Hard lessons from October wildfires a ‘wake-up call’ for Sonoma County
It was 11:19 p.m. on Oct. 8, and a panicked caller to Sonoma County's 911 dispatch center was incredulous the operator wasn't aware her world had exploded in flames.
“What's on fire?” the 911 dispatcher asked.
Everything, the caller said. The trees, the houses, anything standing on Mountain Home Ranch Road in the foothills of the Mayacamas Mountains. Propane tanks were exploding. The neighborhood needed a fire engine “an hour ago,” she said.
“How big is the fire? Huge,” she said. “Acres. Hundreds of acres. Nobody's been warned about this.” People would die, she feared.
Less than two hours earlier, a wildfire had erupted off Tubbs Lane outside Calistoga. Hot, dry Diablo winds drove the fire west, up and over the mountains that border Sonoma County and down into a landscape of ranches and rural subdivisions on the eastern outskirts of Santa Rosa.
The Tubbs fire, California's worst wildfire on record, would arrive in the city around 1 a.m., but already it had people running for their lives. Across the region, a half-dozen other major blazes were burning, trapping residents on Nuns Canyon Road above Sonoma Valley, near Atlas Peak in Napa County and in Redwood Valley in Mendocino County.
At 11:40 p.m., two hours after the Tubbs fire ignited, Sonoma County's inundated 911 dispatch center received the first call from the county's emergency services division.
The caller, Sam Wallis, an on-duty emergency coordinator, greeted the operator with “Good morning,” and asked what he should do. The dispatcher seemed taken aback by his question. He could come into the call center, she said.
“We have lots going on,” she added.
On another line, a separate operator was urgently asking Mendocino County officials to send help. But authorities there were already taxed with a big wildfire of their own she was told, according to a Press Democrat review of calls to Sonoma County's 911 calls that night.
Wallis, the on-duty emergency staffer, wasn't clear what to do next.
“I'm not sure how much help I'll be,” he said to the dispatcher on his call. “I'm with the emergency management section for fire and emergency services. So I'm not a fireman or something.”
The chaos, speed and destructive power of the October 2017 firestorm exposed deep shortcomings and outright failures in emergency preparedness. A year later, local officials and public safety leaders say they learned painful lessons from the disaster. They have made critical changes to the ways people are warned of emergencies and directed to safety, fires are detected and attacked, and power grids are operated during dangerous conditions.
Failure on warnings
Tens of thousands of people were sleeping that night last year when fierce winds whipped flames into firestorms across Sonoma, Napa, Mendocino and Lake counties, overwhelming every aspect of emergency response from public warnings and firefighting resources to water, electricity, cellphone and 911 systems.
It was not even a firefight in those pre-dawn hours. People fled on foot, they hid in pools or drove white-knuckled into unsettling traffic jams caused by so many trying to escape at once. Firefighters and other first responders did little else in those first critical hours than get people out of danger. Not everyone was saved.

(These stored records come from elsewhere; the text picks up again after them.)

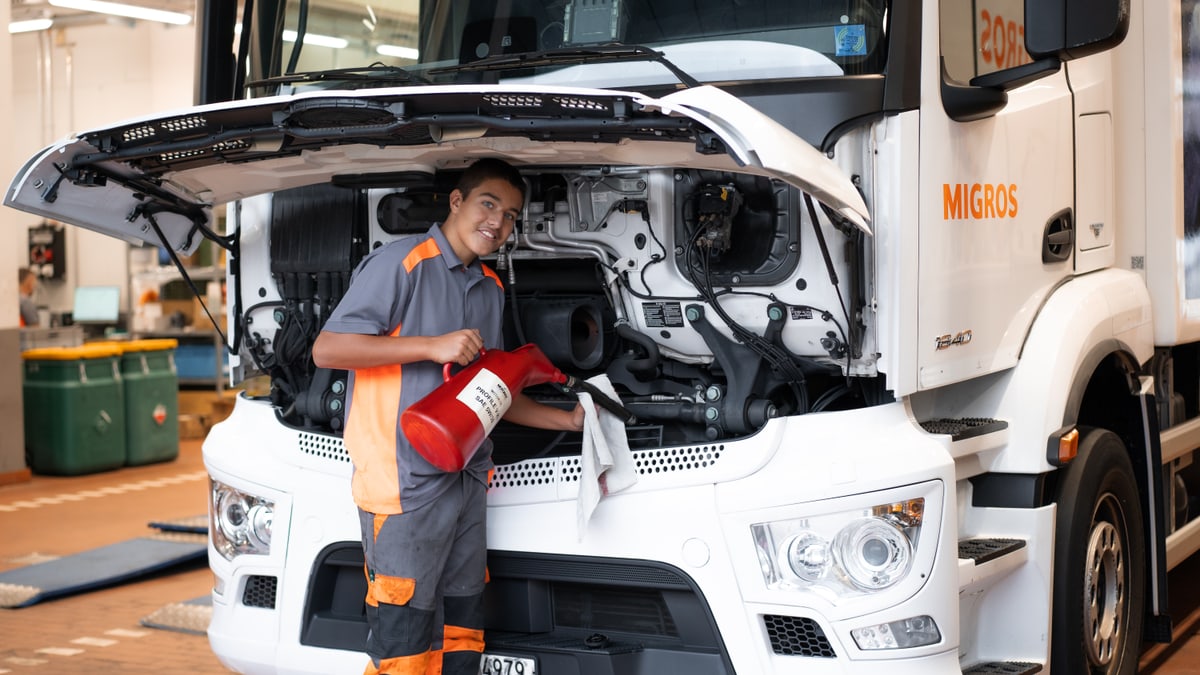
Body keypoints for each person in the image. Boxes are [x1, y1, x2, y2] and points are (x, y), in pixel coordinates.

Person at [311, 157, 584, 675]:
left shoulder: (489, 287)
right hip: (404, 482)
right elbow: (328, 349)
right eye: (488, 204)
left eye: (510, 215)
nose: (498, 223)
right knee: (404, 630)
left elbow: (491, 395)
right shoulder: (402, 264)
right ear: (456, 202)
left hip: (464, 480)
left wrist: (567, 422)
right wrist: (431, 345)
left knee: (462, 624)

Forty people died in the North Bay fires. Some suffocated from heat and smoke in their homes, others died inside their garages, trapped by motorized doors they could not open without power. One woman fleeing in her car missed a sharp turn in the road not far from home. Her husband drove by minutes later and would go days wondering about her fate. Her body was found by a deputy down the embankment near the burned car.
The youngest victims, a teenage brother and sister from Mendocino County, died days apart from burns they suffered while trying to escape with their parents, who survived.
Most of those in the fires' path in Sonoma County received no official warning to evacuate.
“We should have woken up the world,” Board of Supervisors Chairman James Gore would later say in the fires' wake.
California's most destructive siege of wildfire dragged on for 23 days before the flames were contained in Sonoma County, where the toll was heaviest, with more than 5,300 homes lost and 24 people killed. Across Northern California, insured losses from the October fires could climb to $15 billion. Images of staggering loss - entire neighborhoods reduced to ash and debris - captured national and international media attention for weeks.
In the earliest days, evacuees began asking why Sonoma County had failed to warn people about the fast-moving fires burning into populated areas.